Unveiling Hidden Heterogeneity: UAV-borne GPR for Investigating Alpine Snowpack Variability

Avalanche risk assessment critically depends on understanding snowpack conditions. Conventional methods, such as weather forecasts, field observations, and snow pits, provide valuable information but are limited in their ability to capture the high spatial variability often observed within the snowpack. Geophysical near-surface methods can help unveil spatial variabilities within the snowpack. This study investigates the use of unmanned aerial vehicles (UAVs) equipped with ground-penetrating radar (GPR) to characterize snowpack heterogeneity at high spatial resolution, previously unattainable using conventional methods.
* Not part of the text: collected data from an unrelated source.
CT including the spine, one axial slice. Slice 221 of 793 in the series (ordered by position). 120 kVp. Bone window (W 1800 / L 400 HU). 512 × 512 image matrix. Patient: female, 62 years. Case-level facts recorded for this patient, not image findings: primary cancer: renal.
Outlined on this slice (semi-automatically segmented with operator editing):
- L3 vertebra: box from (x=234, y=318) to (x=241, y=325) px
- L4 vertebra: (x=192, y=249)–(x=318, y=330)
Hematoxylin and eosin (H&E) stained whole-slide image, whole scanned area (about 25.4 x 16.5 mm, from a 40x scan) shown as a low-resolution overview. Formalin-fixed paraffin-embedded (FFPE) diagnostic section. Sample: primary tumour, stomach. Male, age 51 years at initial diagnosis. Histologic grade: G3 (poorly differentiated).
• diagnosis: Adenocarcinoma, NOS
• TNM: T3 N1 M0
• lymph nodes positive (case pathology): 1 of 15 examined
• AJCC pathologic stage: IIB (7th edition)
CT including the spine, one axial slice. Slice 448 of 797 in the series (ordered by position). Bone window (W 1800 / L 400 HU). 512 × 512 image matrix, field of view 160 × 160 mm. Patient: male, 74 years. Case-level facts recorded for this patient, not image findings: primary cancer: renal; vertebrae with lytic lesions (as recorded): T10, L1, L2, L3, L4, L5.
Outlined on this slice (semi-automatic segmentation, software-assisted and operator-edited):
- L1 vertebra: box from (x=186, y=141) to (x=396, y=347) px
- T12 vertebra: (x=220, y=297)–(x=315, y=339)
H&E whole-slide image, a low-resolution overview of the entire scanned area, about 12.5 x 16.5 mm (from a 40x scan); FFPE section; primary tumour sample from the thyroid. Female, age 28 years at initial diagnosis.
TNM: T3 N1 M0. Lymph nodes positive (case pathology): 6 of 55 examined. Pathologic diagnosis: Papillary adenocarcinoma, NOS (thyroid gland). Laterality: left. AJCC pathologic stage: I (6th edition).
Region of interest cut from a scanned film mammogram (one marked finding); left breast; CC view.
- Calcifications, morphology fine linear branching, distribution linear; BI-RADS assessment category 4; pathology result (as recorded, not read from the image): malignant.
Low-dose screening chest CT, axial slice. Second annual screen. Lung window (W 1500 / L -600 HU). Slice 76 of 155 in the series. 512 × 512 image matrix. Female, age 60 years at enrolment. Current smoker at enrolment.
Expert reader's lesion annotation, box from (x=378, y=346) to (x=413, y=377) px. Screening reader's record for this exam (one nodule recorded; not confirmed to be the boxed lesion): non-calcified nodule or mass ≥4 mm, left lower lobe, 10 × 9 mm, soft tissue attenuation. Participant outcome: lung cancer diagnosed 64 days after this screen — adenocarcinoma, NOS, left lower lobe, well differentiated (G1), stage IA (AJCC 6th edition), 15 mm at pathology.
Our study found a high correlation (R²=0.93, r=0.97) between snow depth measurements obtained from UAV-borne GPR and conventional probe measurements, indicating a strong accuracy of the GPR method for assessing snow depth. This suggests that UAV-borne GPR can effectively and reliably measure snow depth. Data collected from multiple alpine sites in the Austrian Alps revealed pronounced spatial variability within the snowpack over short distances. The analysis unveiled considerable snow depth variability with values ranging from < 1 m to > 4 m within our largest study site (~ 0.07 km²) at Stubai Glacier, Tyrol, Austria. We furthermore observed a high degree of internal snowpack variability within short distances. These findings emphasize the importance of considering spatial variability in avalanche formation and highlight the potential of UAV-borne GPR to provide valuable insights beyond the limitations of traditional methods. The system employed in this study utilizes readily available components, making it a potentially valuable tool for both researchers and practitioners, potentially complementing conventional methods for more comprehensive snowpack analysis and avalanche mitigation.